Still Glaeser doesn’t think public funds should go toward rebuilding failed cities like Detroit or disaster-prone cities like New Orleans. The ball parks, public housing, and subsidized office buildings unveiled at politically-popular ribbon cutting ceremonies in declining cities are ultimately a waste of money. Glaeser maintains public policies should “help poor people, not poor places.” He holds up the example of New Orleans, where the proposed $200 billion to rebuild the city might have been better allocated by writing a $400,000 check to every resident, allowing them to choose their own destiny.
This individualist free-market flair runs throughout Glaeser’s exposé, but with hardly an ounce of reflection into its own culpability in the situation at hand. Like any pioneering work, Triumph of the City also has its share of clumsy moments and inconsistencies. Most of these can be pardoned given the book’s sweeping scope. One cannot.
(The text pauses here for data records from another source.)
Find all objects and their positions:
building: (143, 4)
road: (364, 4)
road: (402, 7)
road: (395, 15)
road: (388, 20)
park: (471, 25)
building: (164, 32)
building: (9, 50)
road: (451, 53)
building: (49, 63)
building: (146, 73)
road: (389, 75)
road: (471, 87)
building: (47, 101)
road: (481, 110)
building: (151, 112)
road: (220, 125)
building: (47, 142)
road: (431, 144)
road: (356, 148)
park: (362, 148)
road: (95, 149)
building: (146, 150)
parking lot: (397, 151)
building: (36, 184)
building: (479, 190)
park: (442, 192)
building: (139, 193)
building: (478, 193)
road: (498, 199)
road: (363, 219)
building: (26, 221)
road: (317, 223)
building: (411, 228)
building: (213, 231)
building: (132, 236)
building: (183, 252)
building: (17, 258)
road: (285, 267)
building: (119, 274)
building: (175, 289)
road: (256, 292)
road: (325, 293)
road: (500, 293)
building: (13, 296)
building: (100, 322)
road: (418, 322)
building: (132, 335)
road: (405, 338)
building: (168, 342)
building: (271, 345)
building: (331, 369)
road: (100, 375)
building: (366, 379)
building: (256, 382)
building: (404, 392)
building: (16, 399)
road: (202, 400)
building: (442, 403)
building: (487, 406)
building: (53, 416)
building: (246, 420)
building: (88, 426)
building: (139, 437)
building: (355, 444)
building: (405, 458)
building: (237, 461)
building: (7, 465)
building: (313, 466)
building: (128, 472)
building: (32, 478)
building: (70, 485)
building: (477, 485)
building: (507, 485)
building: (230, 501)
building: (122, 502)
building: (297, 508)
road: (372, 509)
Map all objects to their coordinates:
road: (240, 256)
Glaeser attempts to show how blacktop is environmentally greener than grass but his argument would have been far more convincing had he engaged with the vast literature on environmental risk and resource constraints. For instance, he admires the urban theories of Jane Jacobs but trumps her in a rush to endorse expensive skyscrapers. Skyscrapers have certainly thrived in an age of cheap energy and materials. (Perhaps it’s no coincidence the world’s tallest skyscrapers stand within a stone’s throw of a major stock or commodity exchange.) But times have changed. How will volatile energy and commodity costs affect skyscraper construction and specialized maintenance requirements? Will skyscrapers go down in history as a sign of urban vitality, or as epitaphs of a society fueled by the exuberance of low-cost energy? These and broader resource related questions remain unanswered.
Still, Glaeser has created a persuasive case for supporting cities and their residents. His book is remarkable in this genre for its appeal to liberal economic principles. This angle will make the book palatable to readers who would not otherwise consider themselves to be urbanists. Triumph of the City is set to become a widely influential book in the public understanding of urban policies and their consequences.